Mettre le doigt sur une carte et sur quelque chose de dingue
Les Ukrainiens de White Ward originaires d’Odessa (maintenant que tout le monde connait malheureusement par cœur la carte de l’Ukraine) sont la preuve vivante qu’en 2022, on peut même mélanger jazz et black metal avec énormément de réussite. Avec des couches de jazz qui viennent tantôt se superposer aux passages brutaux, tantôt permettre de reprendre son souffle, mais toujours avec brio.
Mélanges de styles (suite)
Quand il s’agit de mélanger du jazz avec d’autres styles improbables, les Norvégiens de Shining (à ne pas confondre avec les Suédois de l’autre Shining, ils sont cons les vikings aussi) tiennent le haut du pavé avec un mélange de metal progressif industriel brutal, teinté de musique électronique… et de jazz. L’album Blackjazz est tout simplement passionnant de bout en bout et le groupe a également sorti sa version live.

☆ ☆ ☆ ☆

Consignes:
(A) Dans le texte sur les mélanges de styles musicaux, recopiez le passage qui commence à "Mélanges de styles" et se termine à "sa version live.". Substituez-y "captivant" à "passionnant".
(B) D’après le texte sur les mélanges de styles musicaux, de quelle ville sont originaires les membres de White Ward ?
(C) Rédigez la suite du texte sur les mélanges de styles musicaux, à partir de sa dernière phrase.

Données enregistrées:

☆ ☆ ☆ ☆

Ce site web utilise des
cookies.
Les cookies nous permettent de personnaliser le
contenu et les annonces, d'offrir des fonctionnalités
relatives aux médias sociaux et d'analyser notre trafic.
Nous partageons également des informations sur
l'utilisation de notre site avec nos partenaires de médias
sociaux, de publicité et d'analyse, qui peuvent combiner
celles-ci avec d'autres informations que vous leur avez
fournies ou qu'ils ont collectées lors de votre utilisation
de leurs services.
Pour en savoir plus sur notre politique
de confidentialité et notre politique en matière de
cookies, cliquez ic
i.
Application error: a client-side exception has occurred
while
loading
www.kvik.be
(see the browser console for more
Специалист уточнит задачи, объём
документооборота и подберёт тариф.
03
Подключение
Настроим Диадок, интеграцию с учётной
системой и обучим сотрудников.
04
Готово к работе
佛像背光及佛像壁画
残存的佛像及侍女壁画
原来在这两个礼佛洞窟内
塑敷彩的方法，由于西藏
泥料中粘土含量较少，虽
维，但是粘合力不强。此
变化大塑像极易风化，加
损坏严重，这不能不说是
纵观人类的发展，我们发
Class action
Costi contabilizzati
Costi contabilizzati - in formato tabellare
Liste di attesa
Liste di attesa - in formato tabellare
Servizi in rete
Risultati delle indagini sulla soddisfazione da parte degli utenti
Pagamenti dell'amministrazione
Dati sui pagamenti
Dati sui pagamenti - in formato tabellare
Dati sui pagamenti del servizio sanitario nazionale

☆ ☆ ☆ ☆

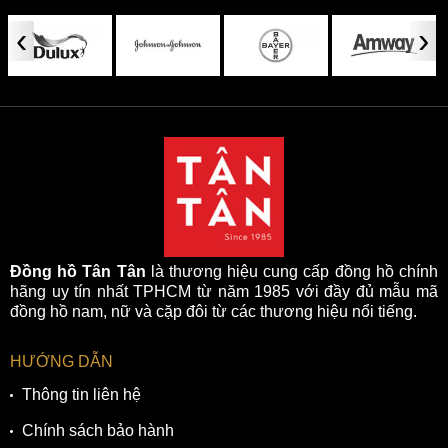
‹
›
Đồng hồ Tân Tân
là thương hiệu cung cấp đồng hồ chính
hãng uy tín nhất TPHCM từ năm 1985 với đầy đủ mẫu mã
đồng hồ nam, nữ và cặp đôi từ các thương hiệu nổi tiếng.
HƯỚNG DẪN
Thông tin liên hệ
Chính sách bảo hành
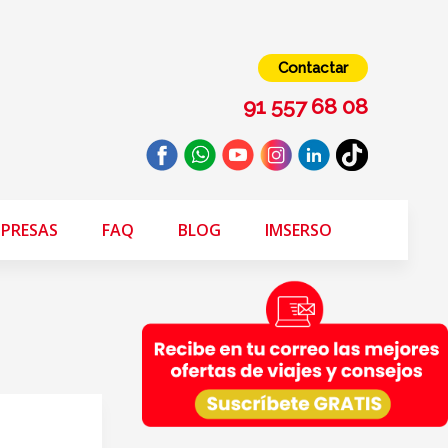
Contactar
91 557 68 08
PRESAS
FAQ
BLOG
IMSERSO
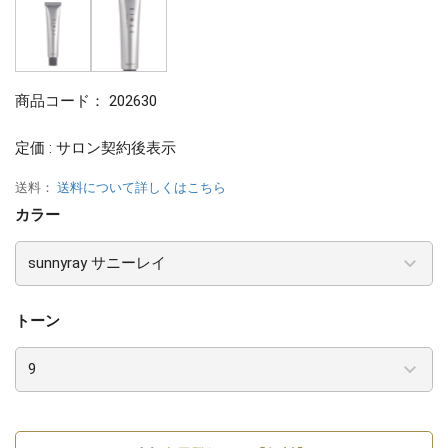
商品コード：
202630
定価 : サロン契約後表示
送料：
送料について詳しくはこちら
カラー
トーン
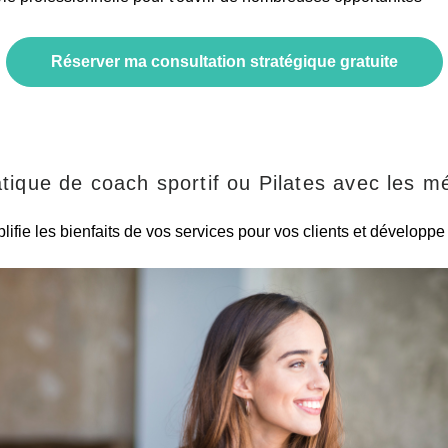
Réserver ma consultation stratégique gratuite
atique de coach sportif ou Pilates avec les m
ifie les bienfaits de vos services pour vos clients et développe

☆ ☆ ☆ ☆

Réponses:
(A)
Mélanges de styles (suite)
Quand il s’agit de mélanger du jazz avec d’autres styles improbables, les Norvégiens de Shining (à ne pas confondre avec les Suédois de l’autre Shining, ils sont cons les vikings aussi) tiennent le haut du pavé avec un mélange de metal progressif industriel brutal, teinté de musique électronique… et de jazz. L’album Blackjazz est tout simplement captivant de bout en bout et le groupe a également sorti sa version live.

(B) Ils sont originaires d’Odessa.

(C)
(Note de Kante : Merci George de me faire remarquer que j’avais complètement mélangé les deux groupes. Je ne comprenais pas toujours le sens de l’évolution de leur musique, mais bon… au final, le but n’est-il pas de découvrir ? Même quand on s’est un peu perdu en route ? Le pire ? C’est que j’ai vu Shining en première partie de Jaga en 2005 au Luchtbal à Anvers.)
Une ville, mais nue, qui s’offre a toi sans se cacher
Naked City, un des mille projets de l’immense John Zorn qui allie jazz et grind, rien que ça, pour un résultat tout aussi expérimentalement cinglé que jouissif. Ce titre vous semblera peut-être familier puisqu’on peut l’entendre au début du film Funny Games de Michael Haneke. Quand une sympathique petite famille part paisiblement se faire trucider dans sa maison de vacances. De circonstance donc.
Zorn d’abondance
Et puisque c’était un peu court, en bonus, une performance de John Zorn à Varsovie en 2013 pour la tournée de ses 60 ans dans laquelle on retrouve également Mike Patton, Trevor Dunn, Marc Ribot, Joey Baron, John Medeski et bien d’autres invités repris en commentaire sous la vidéo. Il y a des chances que vous reconnaissiez même des génériques maltraités de votre enfance.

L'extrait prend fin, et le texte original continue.